Copy every record word for word. The images stay behind.

(Bounding box coordinate data)
########################################

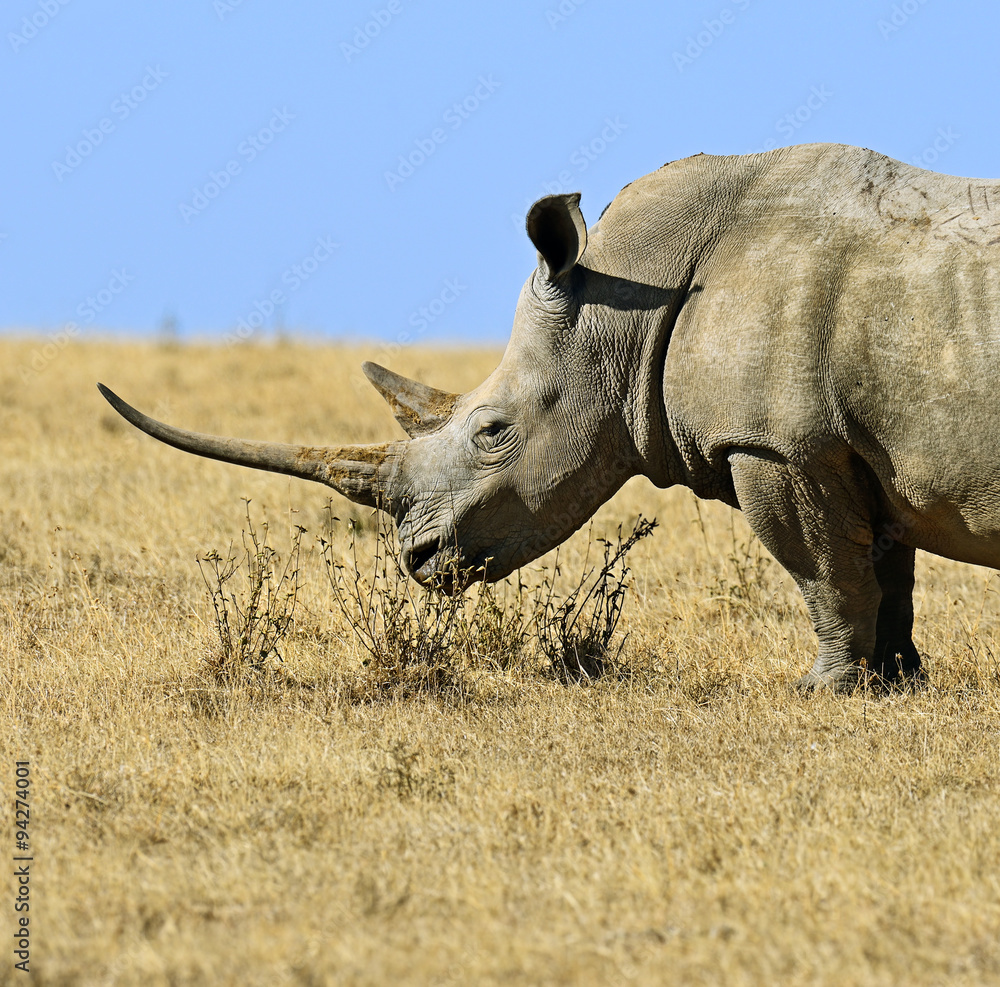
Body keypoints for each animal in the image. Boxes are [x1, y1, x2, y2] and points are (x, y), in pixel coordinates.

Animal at [99, 142, 1000, 691]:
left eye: (492, 431)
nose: (417, 558)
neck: (625, 303)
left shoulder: (781, 445)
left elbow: (824, 569)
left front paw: (822, 690)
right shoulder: (850, 444)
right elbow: (884, 570)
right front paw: (896, 681)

########################################

* EXPECTED ANSWER:
Body keypoints for each animal in the image. Boxes are [x1, y1, x2, y2] and points are (x, y), in pixel coordinates.

Animal at [99, 142, 1000, 691]:
left eye: (492, 431)
nose: (417, 558)
neck: (625, 303)
left shoulder: (781, 445)
left elbow: (824, 569)
left front paw: (822, 690)
right shoulder: (850, 444)
right elbow: (884, 570)
right front paw: (896, 681)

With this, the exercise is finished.